Your company doesn’t have to be so AI/ML focused, says Ms Halper, but as awareness grows there can be unexpected benefits. “I see a virtuous circle, a success cycle,” she says. “You start to see how your infrastructure can work with all sorts of data, and how all techniques like data warehouses, data lakes, cloud and virtualisation can support AI/ ML The company becomes more data aware, more confident with analytics and new applications become apparent.”

Expect some pain at the beginning, she advises, but pick early tasks that can show obvious success and grow from there. “Data is alive, organic; it’s not structured. Evolving the tools and understanding to use it won’t be optional for long,” Ms Halper concludes.

Examples of unstructured data

Companies already have vast and increasing amounts of unstructured data that can help them with customer and product development.

Report fields in customer relationship management systems, emails from customers and customer discussions of your company in social media contain huge amounts of information about how they see and use you. Plain text is still one of the most important communication methods and repositories of historical data inside companies and on the internet, and sentiment analysis through natural-language processing can extract value in many ways.

Financial services companies that provide mortgages need to know the current value of properties and predict values over time. This comes from land registry records and price databases, but pictorial data from online street views and aerial maps, information in estate agents’ sales literature and property reports, and even traffic flow and other infrastructure developments in the area can improve model quality.
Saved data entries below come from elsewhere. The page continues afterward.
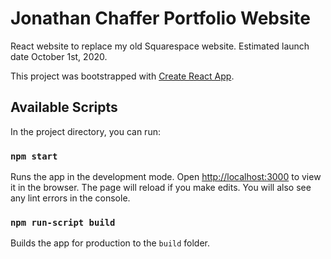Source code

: # Jonathan Chaffer Portfolio Website

React website to replace my old Squarespace website. Estimated launch date October 1st, 2020.

This project was bootstrapped with [Create React App](https://github.com/facebook/create-react-app).

## Available Scripts

In the project directory, you can run:

### `npm start`

Runs the app in the development mode. Open [http://localhost:3000](http://localhost:3000) to view it in the browser. The page will reload if you make edits. You will also see any lint errors in the console.

### `npm run-script build`

Builds the app for production to the `build` folder.<br />
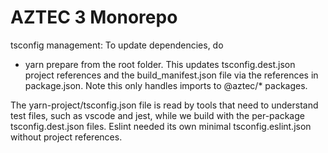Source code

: # AZTEC 3 Monorepo

tsconfig management:
To update dependencies, do

- yarn prepare
  from the root folder. This updates tsconfig.dest.json project references and the build_manifest.json file via the references in package.json.
  Note this only handles imports to @aztec/\* packages.

The yarn-project/tsconfig.json file is read by tools that need to understand test files, such as vscode and jest, while
we build with the per-package tsconfig.dest.json files.
Eslint needed its own minimal tsconfig.eslint.json without project references.
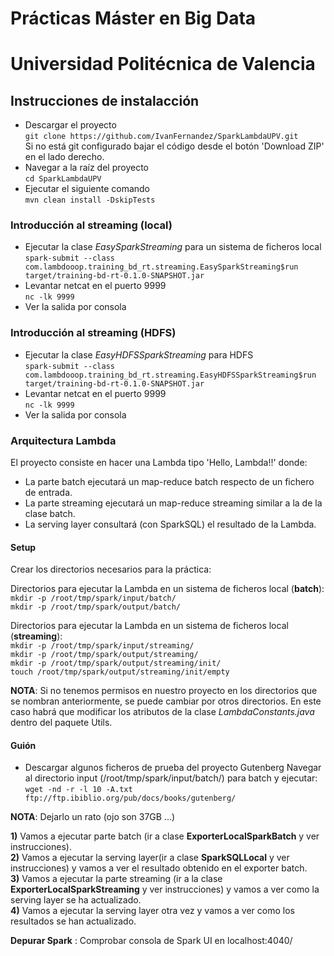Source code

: # Prácticas Máster en Big Data
# Universidad Politécnica de Valencia

## Instrucciones de instalacción

- Descargar el proyecto  
`git clone https://github.com/IvanFernandez/SparkLambdaUPV.git`    
Si no está git configurado bajar el código desde el botón 'Download ZIP' en el lado derecho.    
- Navegar a la raíz del proyecto  
`cd SparkLambdaUPV`
- Ejecutar el siguiente comando  
`mvn clean install -DskipTests`

### Introducción al streaming (local)
- Ejecutar la clase	*EasySparkStreaming* para un sistema de ficheros local  
`spark-submit --class com.lambdooop.training_bd_rt.streaming.EasySparkStreaming$run target/training-bd-rt-0.1.0-SNAPSHOT.jar`
- Levantar netcat en el puerto 9999   
`nc -lk 9999`
- Ver la salida por consola   

### Introducción al streaming (HDFS)
- Ejecutar la clase	*EasyHDFSSparkStreaming* para HDFS  
`spark-submit --class com.lambdooop.training_bd_rt.streaming.EasyHDFSSparkStreaming$run target/training-bd-rt-0.1.0-SNAPSHOT.jar`
- Levantar netcat en el puerto 9999  
`nc -lk 9999`
- Ver la salida por consola 	 
	 
### Arquitectura Lambda
El proyecto consiste en hacer una Lambda tipo 'Hello, Lambda!!' donde:
- La parte batch ejecutará un map-reduce batch respecto de un fichero de entrada.
- La parte streaming ejecutará un map-reduce streaming similar a la de la clase batch.
- La serving layer consultará (con SparkSQL) el resultado de la Lambda.

#### Setup
Crear los directorios necesarios para la práctica:

Directorios para ejecutar la Lambda en un sistema de ficheros local (**batch**):  
`mkdir -p /root/tmp/spark/input/batch/`    
`mkdir -p /root/tmp/spark/output/batch/`    

Directorios para ejecutar la Lambda en un sistema de ficheros local (**streaming**):  
`mkdir -p /root/tmp/spark/input/streaming/`    
`mkdir -p /root/tmp/spark/output/streaming/`  
`mkdir -p /root/tmp/spark/output/streaming/init/`  
`touch /root/tmp/spark/output/streaming/init/empty`  

**NOTA**: Si no tenemos permisos en nuestro proyecto en los directorios que se nombran anteriormente, se puede cambiar por otros directorios. En este caso habrá que modificar los atributos de la clase *LambdaConstants.java* dentro del paquete Utils.

#### Guión
- Descargar algunos ficheros de prueba del proyecto Gutenberg
Navegar al directorio input (/root/tmp/spark/input/batch/) para batch y ejecutar:  
`wget -nd -r -l 10 -A.txt ftp://ftp.ibiblio.org/pub/docs/books/gutenberg/`  

**NOTA**: Dejarlo un rato (ojo son 37GB ...)

__1)__ Vamos a ejecutar parte batch (ir a clase **ExporterLocalSparkBatch** y ver instrucciones).  
__2)__ Vamos a ejecutar la serving layer(ir a clase **SparkSQLLocal** y ver instrucciones) y vamos a ver el resultado obtenido en el exporter batch.  
__3)__ Vamos a ejecutar la parte streaming (ir a la clase **ExporterLocalSparkStreaming** y ver instrucciones) y vamos a ver como la serving layer se ha actualizado.  
__4)__ Vamos a ejecutar la serving layer otra vez y vamos a ver como los resultados se han actualizado.  

**Depurar Spark** : Comprobar consola de Spark UI en localhost:4040/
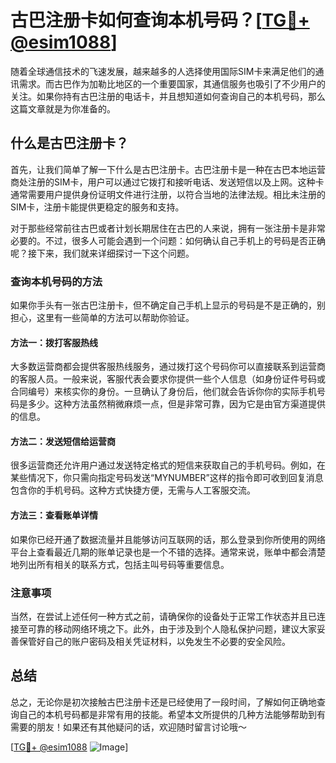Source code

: # 古巴注册卡如何查询本机号码？[[TG💪+ @esim1088](https://t.me/s/esim1088)]

随着全球通信技术的飞速发展，越来越多的人选择使用国际SIM卡来满足他们的通讯需求。而古巴作为加勒比地区的一个重要国家，其通信服务也吸引了不少用户的关注。如果你持有古巴注册的电话卡，并且想知道如何查询自己的本机号码，那么这篇文章就是为你准备的。

## 什么是古巴注册卡？

首先，让我们简单了解一下什么是古巴注册卡。古巴注册卡是一种在古巴本地运营商处注册的SIM卡，用户可以通过它拨打和接听电话、发送短信以及上网。这种卡通常需要用户提供身份证明文件进行注册，以符合当地的法律法规。相比未注册的SIM卡，注册卡能提供更稳定的服务和支持。

对于那些经常前往古巴或者计划长期居住在古巴的人来说，拥有一张注册卡是非常必要的。不过，很多人可能会遇到一个问题：如何确认自己手机上的号码是否正确呢？接下来，我们就来详细探讨一下这个问题。

### 查询本机号码的方法

如果你手头有一张古巴注册卡，但不确定自己手机上显示的号码是不是正确的，别担心，这里有一些简单的方法可以帮助你验证。

#### 方法一：拨打客服热线
大多数运营商都会提供客服热线服务，通过拨打这个号码你可以直接联系到运营商的客服人员。一般来说，客服代表会要求你提供一些个人信息（如身份证件号码或合同编号）来核实你的身份。一旦确认了身份后，他们就会告诉你你的实际手机号码是多少。这种方法虽然稍微麻烦一点，但是非常可靠，因为它是由官方渠道提供的信息。

#### 方法二：发送短信给运营商
很多运营商还允许用户通过发送特定格式的短信来获取自己的手机号码。例如，在某些情况下，你只需向指定号码发送“MYNUMBER”这样的指令即可收到回复消息包含你的手机号码。这种方式快捷方便，无需与人工客服交流。

#### 方法三：查看账单详情
如果你已经开通了数据流量并且能够访问互联网的话，那么登录到你所使用的网络平台上查看最近几期的账单记录也是一个不错的选择。通常来说，账单中都会清楚地列出所有相关的联系方式，包括主叫号码等重要信息。

### 注意事项
当然，在尝试上述任何一种方式之前，请确保你的设备处于正常工作状态并且已连接至可靠的移动网络环境之下。此外，由于涉及到个人隐私保护问题，建议大家妥善保管好自己的账户密码及相关凭证材料，以免发生不必要的安全风险。

## 总结

总之，无论你是初次接触古巴注册卡还是已经使用了一段时间，了解如何正确地查询自己的本机号码都是非常有用的技能。希望本文所提供的几种方法能够帮助到有需要的朋友！如果还有其他疑问的话，欢迎随时留言讨论哦～

[[TG💪+ @esim1088](https://t.me/s/esim1088) ![Image](https://i.postimg.cc/4NQfJmqS/Snipaste-2025-05-13-00-14-12.png)]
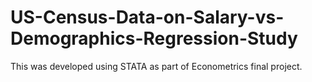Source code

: # US-Census-Data-on-Salary-vs-Demographics-Regression-Study
This was developed using STATA as part of Econometrics final project.
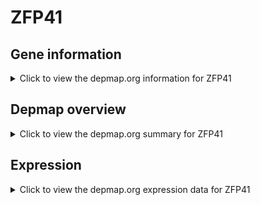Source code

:<h1>ZFP41</h1>

<h2>Gene information</h2>
<details>
  <summary>Click to view the depmap.org information for ZFP41</summary>
  <p><a href="https://depmap.org/portal/gene/ZFP41?tab=about" target="_BLANK">Open page in a new tab...</a></p>
  <iframe src="https://depmap.org/portal/gene/ZFP41?tab=about" style="border:none;width:100%;height:800px"></iframe>
</details>

<h2>Depmap overview</h2>
<details>
  <summary>Click to view the depmap.org summary for ZFP41</summary>
  <p><a href="https://depmap.org/portal/gene/ZFP41?tab=overview" target="_BLANK">Open page in a new tab...</a></p>
  <iframe src="https://depmap.org/portal/gene/ZFP41?tab=overview" style="border:none;width:100%;height:800px"></iframe>
</details>

<h2>Expression</h2>
<details>
  <summary>Click to view the depmap.org expression data for ZFP41</summary>
  <p><a href="https://depmap.org/portal/gene/ZFP41?tab=characterization" target="_BLANK">Open page in a new tab...</a></p>
  <iframe src="https://depmap.org/portal/gene/ZFP41?tab=characterization" style="border:none;width:100%;height:800px"></iframe>
</details>


<!--
<h2>Reactome Pathway diagram</h2>
<details>
  <summary>Click to view the Reactome pathway for ZFP41</summary>
  <p><a href="PURL" target="_BLANK">Open page in a new tab...</a></p>
  PNAME
</details>
-->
Retail outlets can create and retain enormous amounts of CCTV data for security purposes, yet it also maps out customer flow in the store throughout the day. This can be correlated with other information about weather and regular local cultural or sporting events that may generate different types of crowd. Reaction to changes in store layout, display, product mix and ambient temperature or sounds can also be gauged.

Exterior CCTV data at venues can provide insights into how visitors arrive, what mode of transport they use, providing demographic information and enabling better targeting of services and the use of spaces around the venue. The build-up of choke points or underutilisation of particular entrances can be automatically mapped, optimising retail exposure and improving customer experience.